> **Written problem 1**:
Reproduce the passage of the message from "minRecoveryPoint is only" up to and including "record is used.", changing "standby" to "replica".
> **Written problem 2**:
List every person named in the From, To, and Cc lines of the message.
— Begin Page —
Re: patch proposal

From: David Steele <david(at)pgmasters(dot)net>
To: Venkata B Nagothi <nag1010(at)gmail(dot)com>
Cc: Stephen Frost <sfrost(at)snowman(dot)net>, Michael Paquier <michael(dot)paquier(at)gmail(dot)com>, "pgsql-hackers(at)postgresql(dot)org" <pgsql-hackers(at)postgresql(dot)org>
Subject: Re: patch proposal
Date: 2017-03-22 17:21:20
Message-ID: f87fa0a5-d721-a883-3e00-a5d44db7547b@pgmasters.net
Views: Raw Message | Whole Thread | Download mbox | Resend email
Thread:
Lists: pgsql-hackers

On 3/21/17 8:45 PM, Venkata B Nagothi wrote:
> On Tue, Mar 21, 2017 at 8:46 AM, David Steele <david(at)pgmasters(dot)net
>
> Unfortunately, I don't think the first patch (recoveryStartPoint)
> will work as currently implemented. The problem I see is that the
> new function recoveryStartsHere() depends on pg_control containing a
> checkpoint right at the end of the backup. There's no guarantee
> that this is true, even if pg_control is copied last. That means a
> time, lsn, or xid that occurs somewhere in the middle of the backup
> can be selected without complaint from this code depending on timing.
>
>
> Yes, that is true. The latest best position, checkpoint position, xid
> and timestamp of the restored backup of the backup is shown up in the
> pg_controldata, which means, that is the position from which the
> recovery would start.

Backup recovery starts from the checkpoint in the backup_label, not from
the checkpoint in pg_control. The original checkpoint that started the
backup is generally overwritten in pg_control by the end of the backup.

> Which in-turn means, WALs start getting replayed
> from that position towards --> minimum recovery position (which is the
> end backup, which again means applying WALs generated between start and
> the end backup) all the way through to --> recovery target position.

minRecoveryPoint is only used when recovering a backup that was made
from a standby. For backups taken on the master, the backup end WAL
record is used.

> The best start position to check with would the position shown up in the
> pg_control file, which is way much better compared to the current
> postgresql behaviour.

I don't agree, for the reasons given previously.

> The tests pass (or rather fail as expected) because they are written
> using values before the start of the backup. It's actually the end
> of the backup (where the database becomes consistent on recovery)
— End Page —
— Begin Data shown —
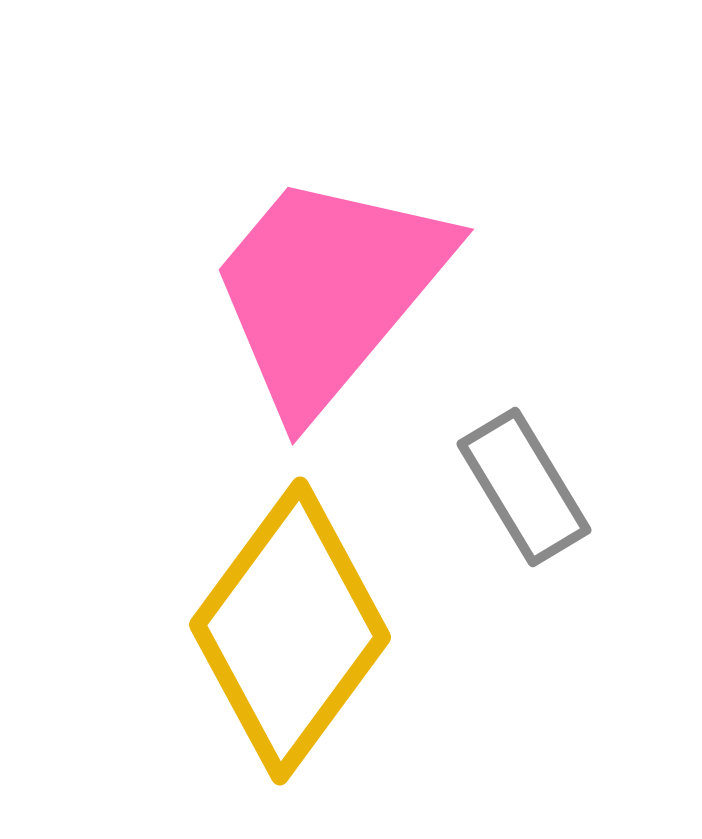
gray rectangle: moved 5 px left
— End Data shown —
> **Right answer 1**:
minRecoveryPoint is only used when recovering a backup that was made
from a replica. For backups taken on the master, the backup end WAL
record is used.

> **Right answer 2**:
David Steele
Venkata B Nagothi
Stephen Frost
Michael Paquier